Well, modprobe brcmsmac returns no errors or any messages at all. It appears to get loaded, but it just doesn't do anything. The wireless chip's LED is a touch-sensitive button - touching it turns it on/off. It doesn't respond to that when I load the 4.3.3 kernel and brcmsmac. 

Even with the 3.0 kernel I've kept, the wireless chip sometimes isn't activated and I have to reboot. It's never worked at all with higher kernels.

----------

## s4e8

14e4:4353 supported by BCMA + B43 driver.

----------

## audiodef

I emerged the b43 firmware and it still doesn't work with the 4.3 kernel.

----------

## s4e8

 *audiodef wrote:*   

> I emerged the b43 firmware and it still doesn't work with the 4.3 kernel.

 

I got mistaken: it's driven by bcma+brcmsmac. You shoud enable CONFIG_BCMA_HOST_PCI=y to make bcma support PCI devices.

----------

## audiodef

Thanks for the tip. I tried enabling CONFIG_BCMA_HOST_PCI=y manually, but that didn't seem to help.

----------

## NeddySeagoon

audiodef,

Show us dmesg again.

----------

## audiodef

Here's a new dmesg.

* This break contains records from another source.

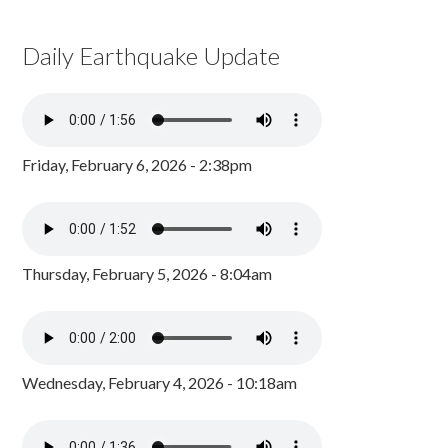
Daily Earthquake Update
Friday, February 6, 2026 - 2:38pm
Thursday, February 5, 2026 - 8:04am
Wednesday, February 4, 2026 - 10:18am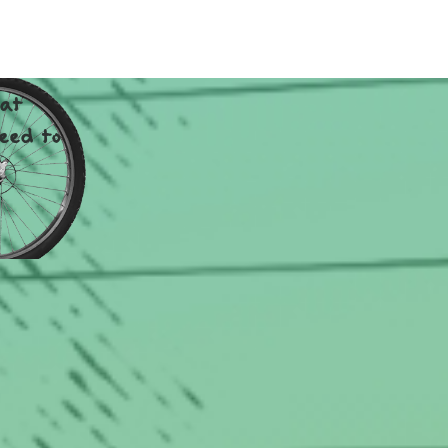
TY.
hat
eed to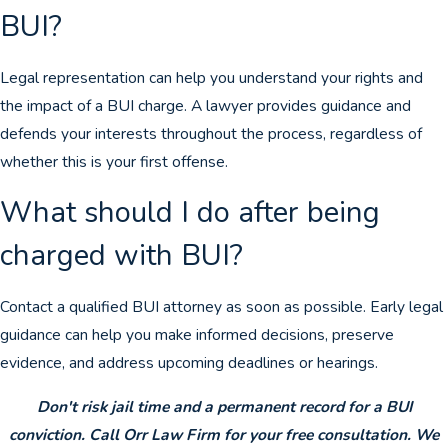
BUI?
Legal representation can help you understand your rights and
the impact of a BUI charge. A lawyer provides guidance and
defends your interests throughout the process, regardless of
whether this is your first offense.
What should I do after being
charged with BUI?
Contact a qualified BUI attorney as soon as possible. Early legal
guidance can help you make informed decisions, preserve
evidence, and address upcoming deadlines or hearings.
Don't risk jail time and a permanent record for a BUI
conviction. Call Orr Law Firm for your free consultation. We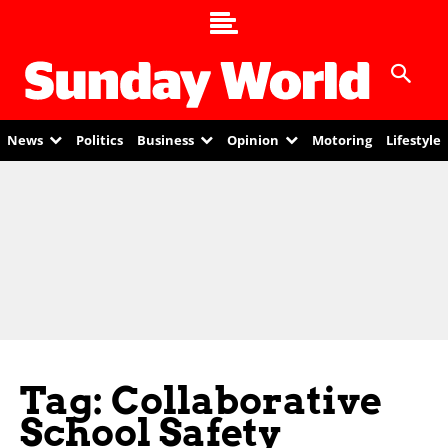
News
Politics
Business
Opinion
Motoring
Lifestyle
Tag: Collaborative
School Safety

I see that bcma and brcmsmac load, but the wireless chip just doesn't turn on.

Here's the dmesg from kernel 3.0.76. I see that this kernel uses something called wl - no bcma or brcmsmac. The exact options from 3.0.76 aren't available any more in 4.3.3. I'm guessing wl is the driver at /usr/src/linux-3.0.76-gentoo/drivers/net/wireless/wl1251. Someone once suggested making a later kernel use this driver, but I don't know how. I would prefer to make it work with the current driver that's supposed to work, but at this point, I'll take what I can get.

----------

## BartNL

Please try resetting your BIOS. Some wireless cards have Windows drivers that disable it at BIOS level. 

Should´nt Rfkill be installed and enabled in the kernel?

----------

## audiodef

Hm, never thought of that. I'll check. Thanks!

 *BartNL wrote:*   

> Please try resetting your BIOS. Some wireless cards have Windows drivers that disable it at BIOS level. 
> 
> Should´nt Rfkill be installed and enabled in the kernel?

 

----------

## audiodef

Checking the BIOS didn't work. The BIOS on this machine is rather limited, anyway. 

I'm considering filing a bug report, but I can't tell whether this particular chip is simply not supported as advertised under specific circumstances or if there is something wrong with my hardware. I know three things for sure:

1. This chip has never worked with a kernel higher than 3.0.76.

2. This laptop originally shipped with Windows and never had any problems with wifi before I nuked Windows.

3. Sometimes when I turn the laptop on, I have to reboot because the wireless card will not find any networks. Every once in a while, I have to reboot a few times in succession before it works.

----------

## audiodef

I gave up and ordered a couple of USB adapters from Amazon. 

I had been messing around with genkernel to see if that would help. Right after I placed my order, I was messing around some more and ended up creating a net.wlan0 in /etc/init.d, rebooted, and voila! My laptop's wireless started working with 4.x sources. Genkernel is probably irrelevant to that, but I think I'll let it stand for now. 

Put in a cancel request on my Amazon order, but if I was too late, I'll have extra wireless cards.

----------